Ao mencionar em voz alta a frase, percebi Elijah se surpreender, acredito que de igual maneira como da primeira vez que a situação teria acontecido.

— Com sorrisos descontraídos e olhares de satisfação nos despedimos. No momento, eu não sabia dizer quais sentimentos foram evidenciados com aquela curta e breve conversa, algo estranho aflorava dentro de mim. Uma agitação incomum dos nervos, por algum instante havia sentido até mesmo uma espécie de atração magnética. Me puni mentalmente e senti nojo dos meus pensamentos ao olhar com desejo para aquela adolescente, devo ter quase 10 anos a mais que ela, pensava, e para agravar tal infração, é menor de idade, uma menina ainda em formação. Imoral sou por ter passado imagens tão sórdidas na cabeça.

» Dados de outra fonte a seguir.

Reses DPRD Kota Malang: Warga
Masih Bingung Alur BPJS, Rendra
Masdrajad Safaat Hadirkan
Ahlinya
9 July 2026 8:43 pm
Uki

Percebendo que ele sofria para dar seguimento a história, possivelmente por remeter a pensamentos reflexivos destrutivos, me contentei em aguardar sem nada dizer.

— Você já amou Stanley? Amar alguém a ponto de querer fundir seu espirito ao dela? De tornar-se um só ser? De existir de maneira perpétua ao seu lado? E no mesmo instante ter a sensação de que o que faz é errado? Que almeja um pecado proibido aos humanos?

Sem muito pensar, respondi.

— Amei Leah sim, talvez da maneira transcendental que descreve. E claro também não deixaria de fora o amor por minha mãe, que redefini o próprio sentido da palavra.
Com o semblante pesado ele continuou.

— Pouco lembro do afeto de meus pais, mas sei que completo e íntegros foram. Entretanto, o amor que nutri por Zelda foi o primeiro que provei com gosto tão doce e suave. Um elixir divino capaz de curar a mais cruel das doenças. A solidão. E superar o maior dos abismos. A morte. 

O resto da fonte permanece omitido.